Task description:
Only the lines below between the one holding "Document page, 1500x1125 pixels." and the one holding "Rendered at 1626 by 1125 pixels.", inclusive, are to be reproduced word for word; the pictures are to be left out.

── Data in this exercise ──

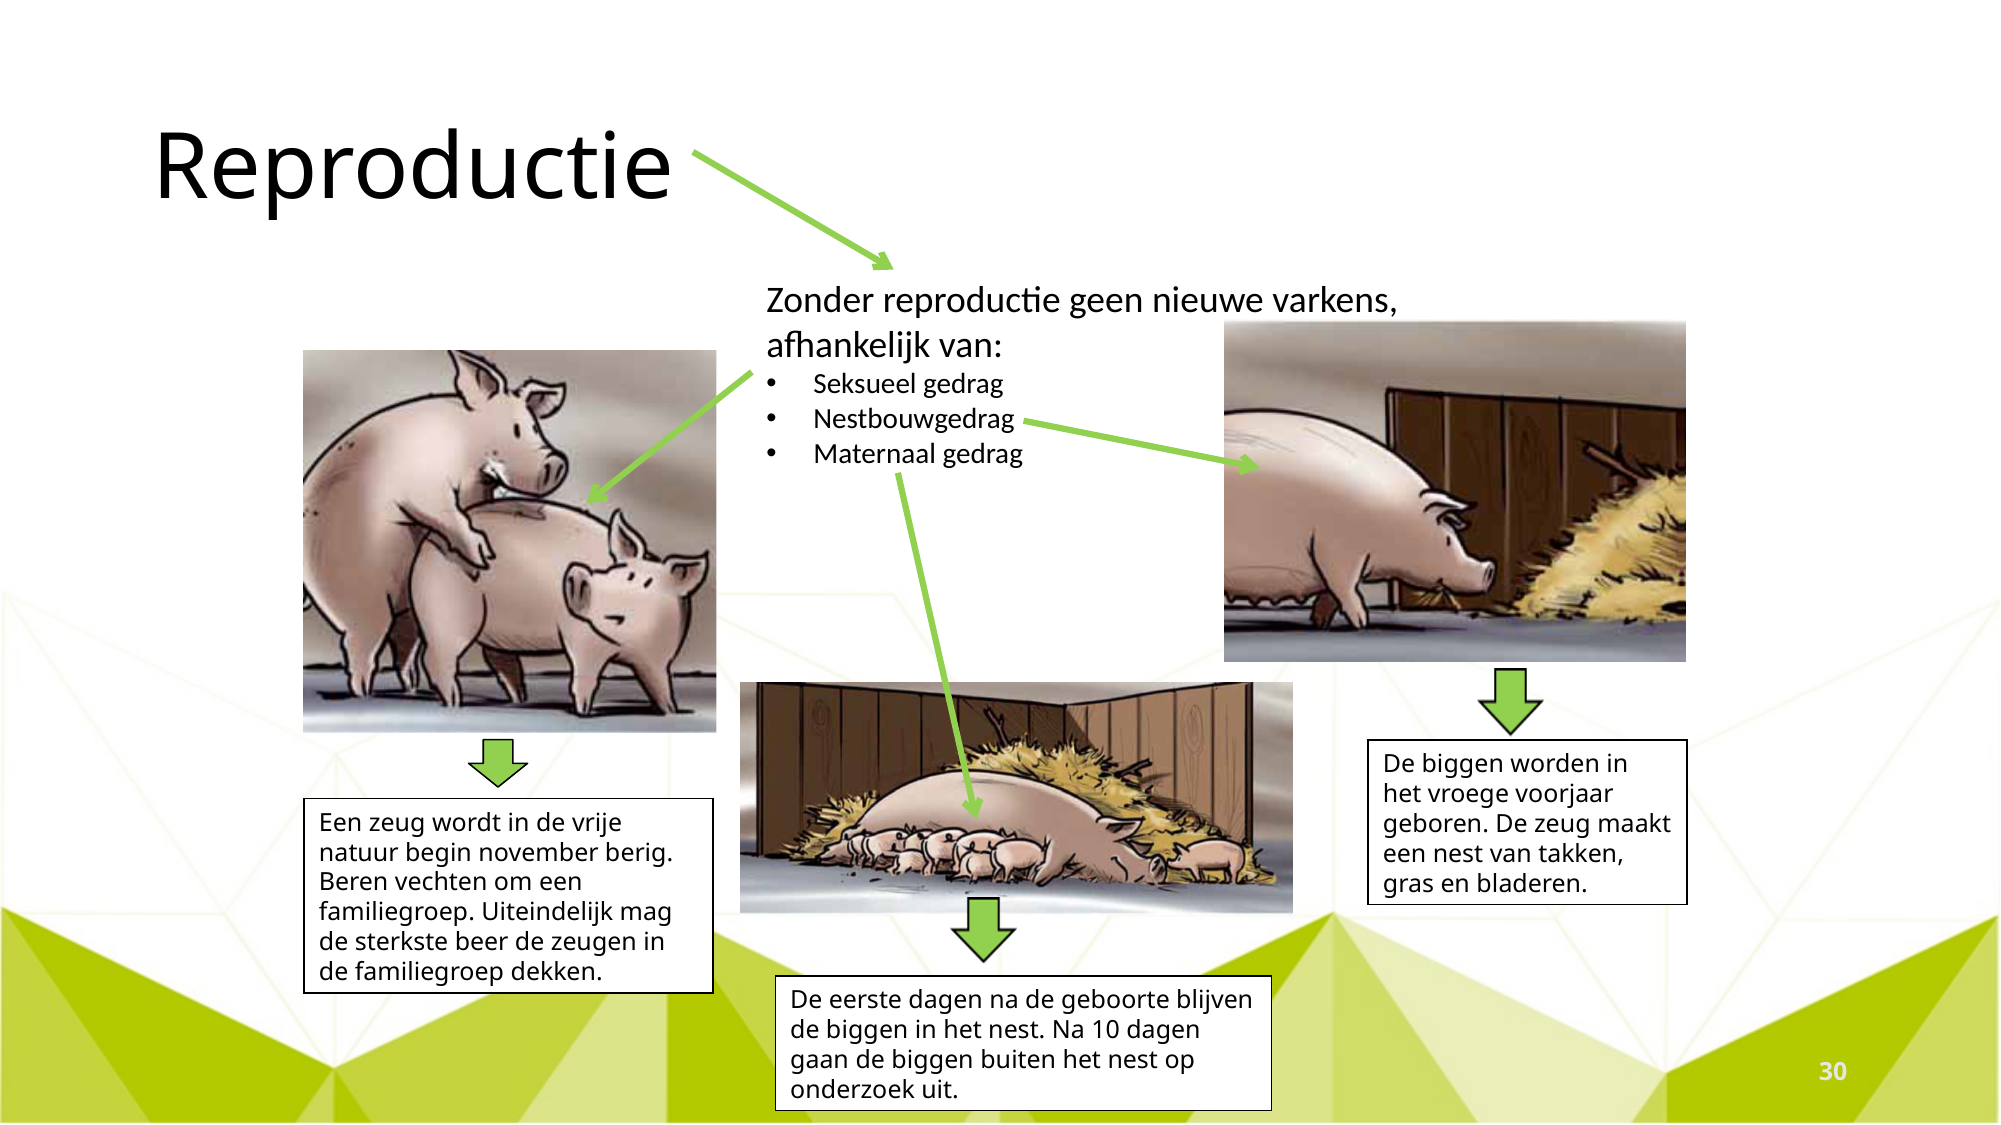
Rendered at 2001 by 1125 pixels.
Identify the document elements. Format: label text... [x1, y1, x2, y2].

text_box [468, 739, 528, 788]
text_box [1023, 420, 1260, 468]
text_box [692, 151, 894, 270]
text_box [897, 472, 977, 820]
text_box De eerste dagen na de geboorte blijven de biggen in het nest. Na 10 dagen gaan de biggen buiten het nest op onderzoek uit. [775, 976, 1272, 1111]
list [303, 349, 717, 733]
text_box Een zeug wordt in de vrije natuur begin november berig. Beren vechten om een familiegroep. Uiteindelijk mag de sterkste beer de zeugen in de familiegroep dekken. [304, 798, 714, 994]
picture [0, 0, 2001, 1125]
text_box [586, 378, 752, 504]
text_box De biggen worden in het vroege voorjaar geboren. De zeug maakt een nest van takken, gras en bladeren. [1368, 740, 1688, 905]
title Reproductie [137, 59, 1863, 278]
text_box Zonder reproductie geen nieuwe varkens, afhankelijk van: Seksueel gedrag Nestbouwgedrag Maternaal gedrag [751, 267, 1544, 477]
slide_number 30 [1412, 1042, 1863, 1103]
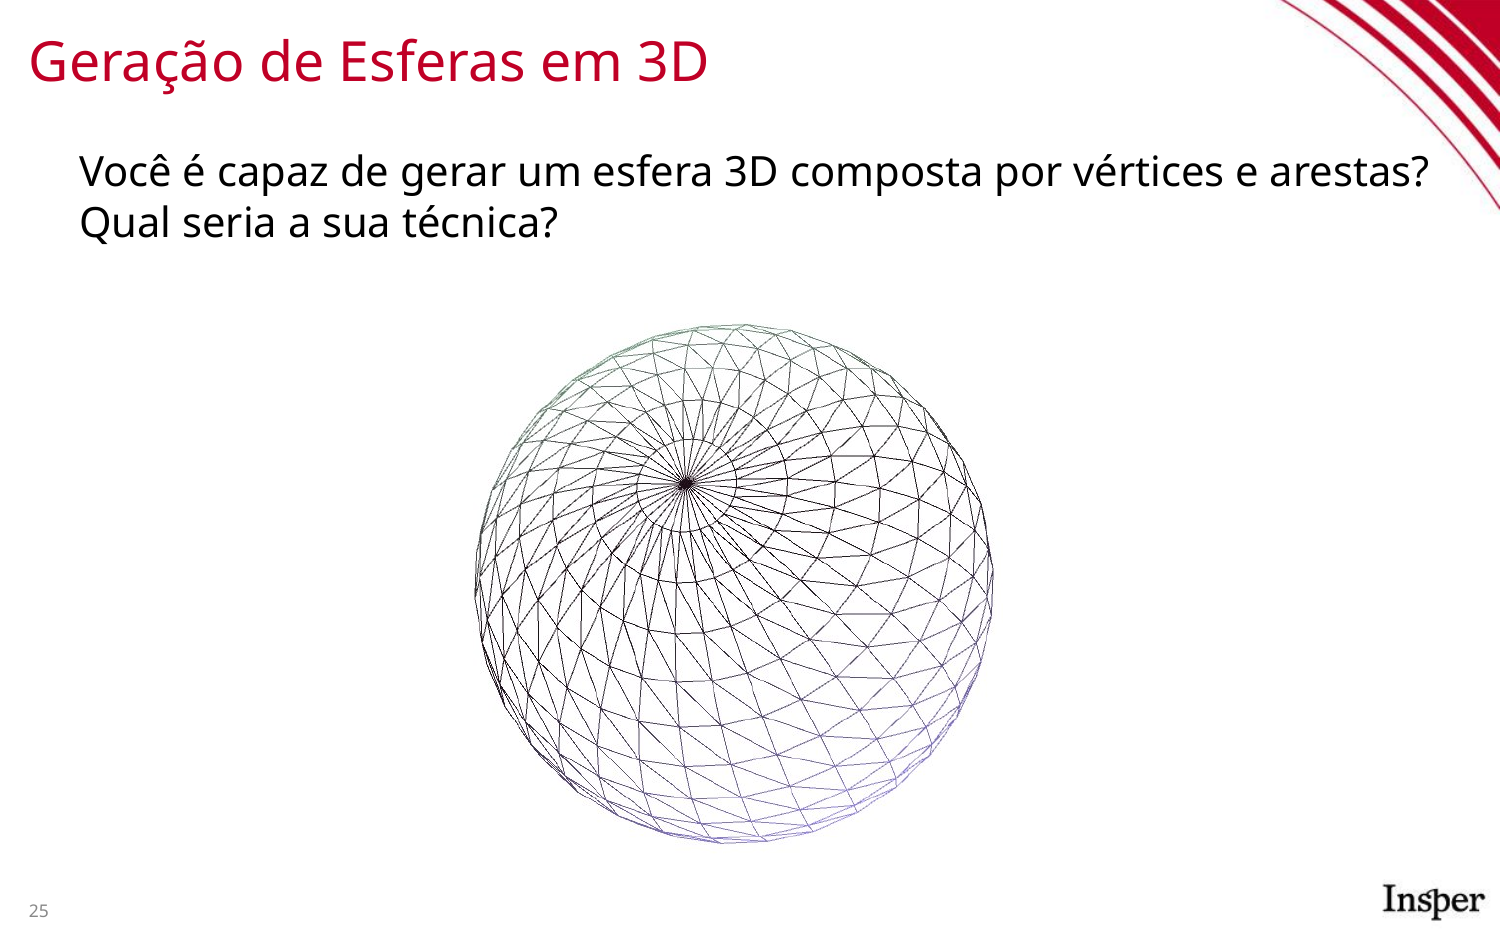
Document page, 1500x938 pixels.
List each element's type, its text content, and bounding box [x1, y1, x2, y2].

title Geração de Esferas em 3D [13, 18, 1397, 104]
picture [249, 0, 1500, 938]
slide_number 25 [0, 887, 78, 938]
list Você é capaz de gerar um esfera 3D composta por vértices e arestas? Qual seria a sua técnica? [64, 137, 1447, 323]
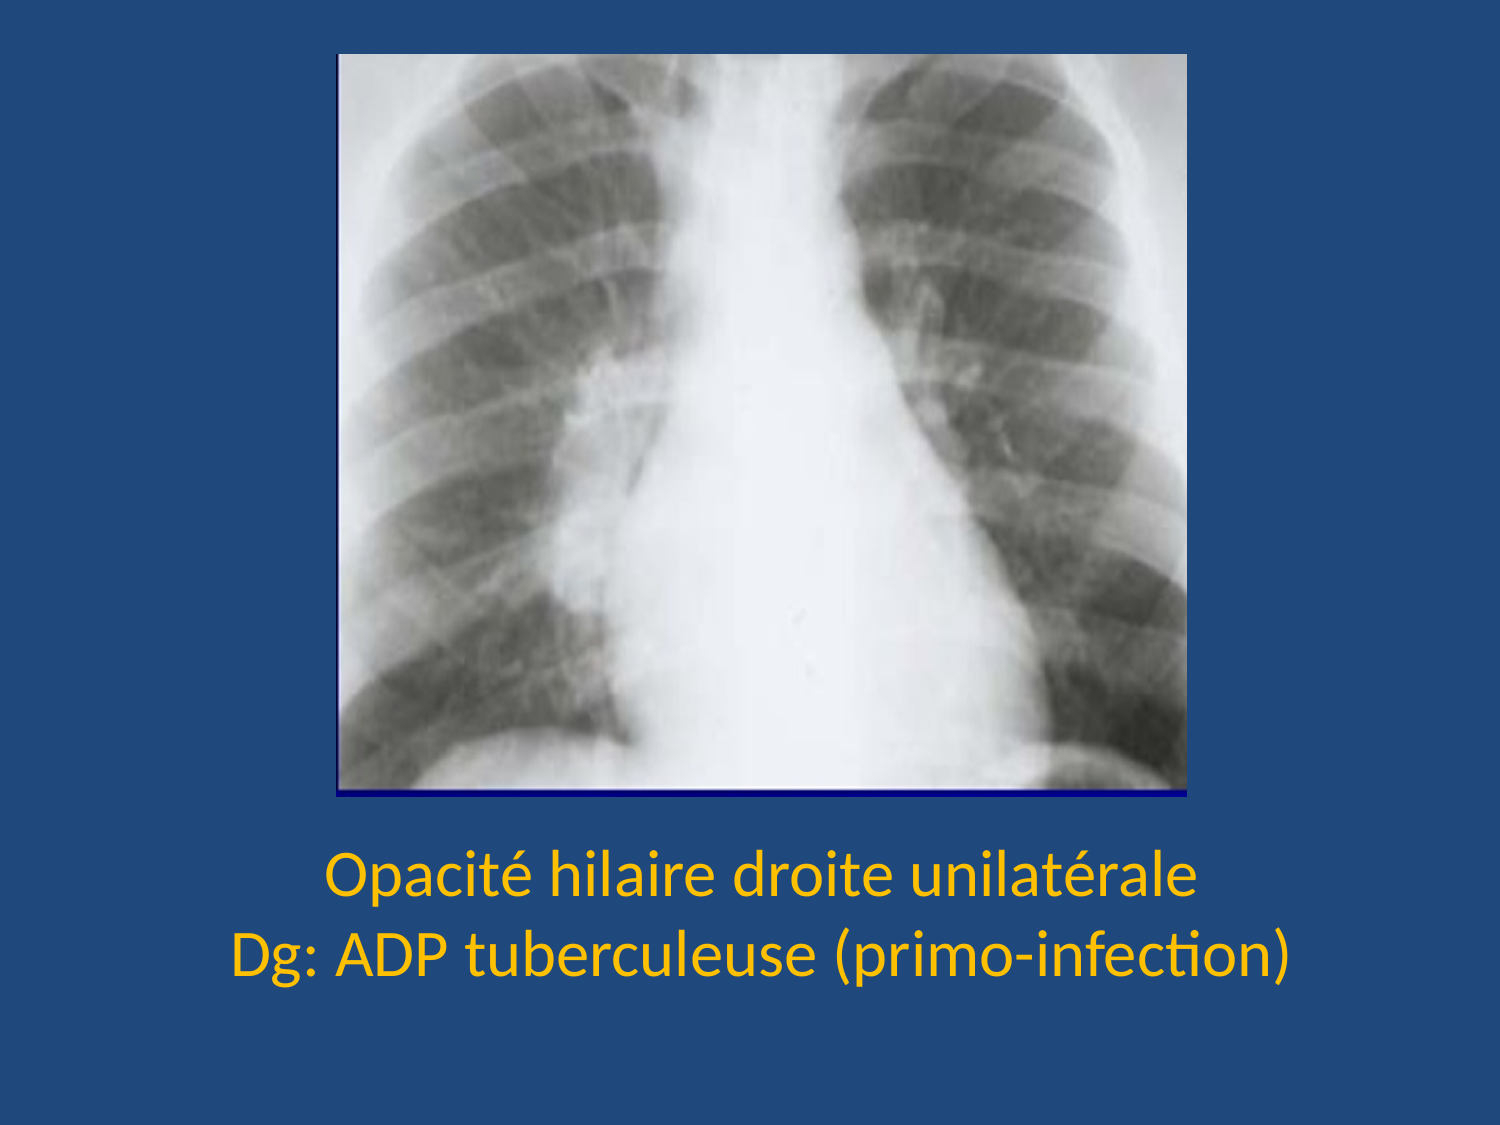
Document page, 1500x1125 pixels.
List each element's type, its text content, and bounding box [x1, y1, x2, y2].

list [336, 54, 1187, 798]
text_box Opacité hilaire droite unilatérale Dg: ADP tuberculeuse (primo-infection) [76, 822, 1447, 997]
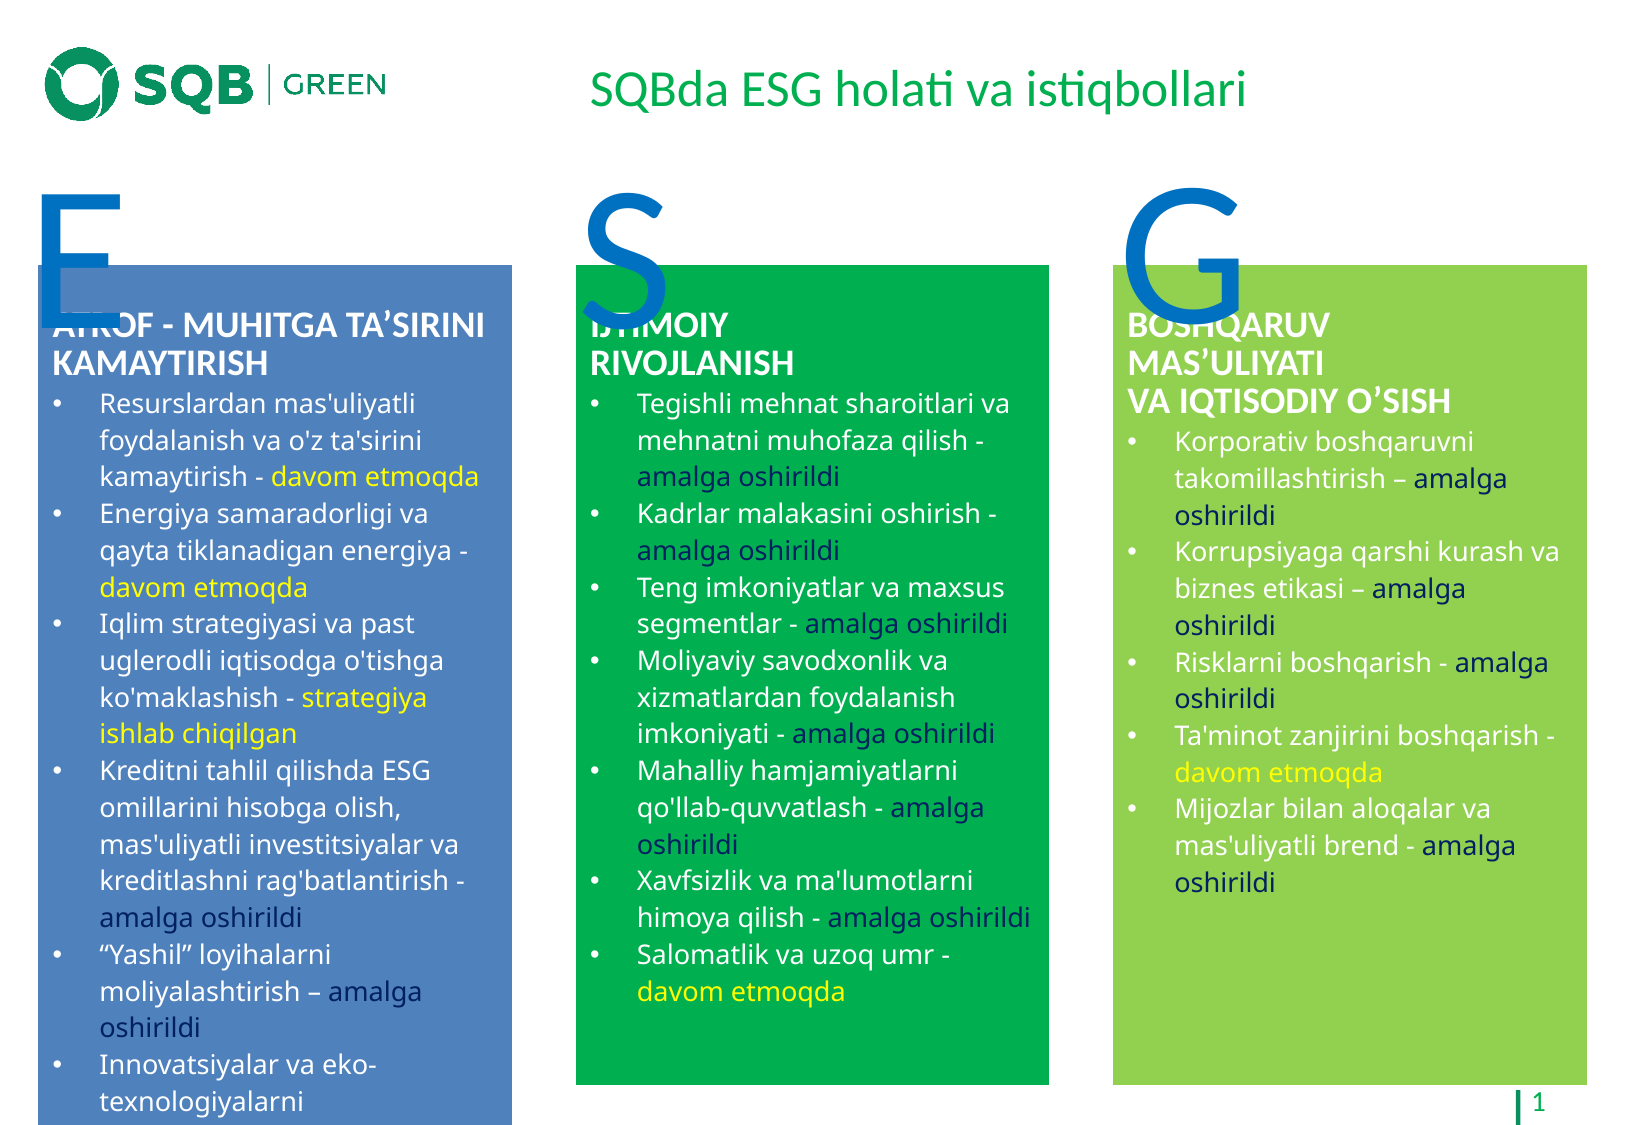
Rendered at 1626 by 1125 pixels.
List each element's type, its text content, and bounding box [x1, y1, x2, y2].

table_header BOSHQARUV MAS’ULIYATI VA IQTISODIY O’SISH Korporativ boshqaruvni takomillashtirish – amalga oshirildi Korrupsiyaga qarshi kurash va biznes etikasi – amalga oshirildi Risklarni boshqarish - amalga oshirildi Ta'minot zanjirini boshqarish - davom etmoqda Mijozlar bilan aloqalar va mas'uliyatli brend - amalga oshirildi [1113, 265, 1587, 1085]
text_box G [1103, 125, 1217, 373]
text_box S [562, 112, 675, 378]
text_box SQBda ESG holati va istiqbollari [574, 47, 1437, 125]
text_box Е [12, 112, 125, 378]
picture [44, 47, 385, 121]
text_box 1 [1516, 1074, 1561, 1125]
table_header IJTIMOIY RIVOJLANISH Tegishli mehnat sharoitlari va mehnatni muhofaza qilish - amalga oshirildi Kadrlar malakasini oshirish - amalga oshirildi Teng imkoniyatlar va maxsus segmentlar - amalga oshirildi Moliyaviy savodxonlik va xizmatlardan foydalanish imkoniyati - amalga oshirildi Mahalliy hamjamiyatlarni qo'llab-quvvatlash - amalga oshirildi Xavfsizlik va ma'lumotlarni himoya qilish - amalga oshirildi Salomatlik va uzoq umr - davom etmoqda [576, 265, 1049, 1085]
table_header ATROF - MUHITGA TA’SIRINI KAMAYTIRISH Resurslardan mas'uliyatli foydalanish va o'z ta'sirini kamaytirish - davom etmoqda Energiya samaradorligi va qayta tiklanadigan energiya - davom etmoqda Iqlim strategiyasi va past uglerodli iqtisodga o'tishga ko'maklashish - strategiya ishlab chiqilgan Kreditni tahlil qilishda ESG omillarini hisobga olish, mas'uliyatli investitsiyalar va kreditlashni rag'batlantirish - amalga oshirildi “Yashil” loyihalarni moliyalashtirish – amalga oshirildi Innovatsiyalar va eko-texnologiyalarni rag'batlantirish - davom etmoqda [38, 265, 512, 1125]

───

Response to this exercise:
Document page, 1500x1125 pixels.
List each element's type, its text content, and bounding box [x1, y1, x2, y2].

list [336, 54, 1187, 798]
text_box Opacité hilaire droite unilatérale Dg: ADP tuberculeuse (primo-infection) [76, 822, 1447, 997]
Rendered at 1626 by 1125 pixels.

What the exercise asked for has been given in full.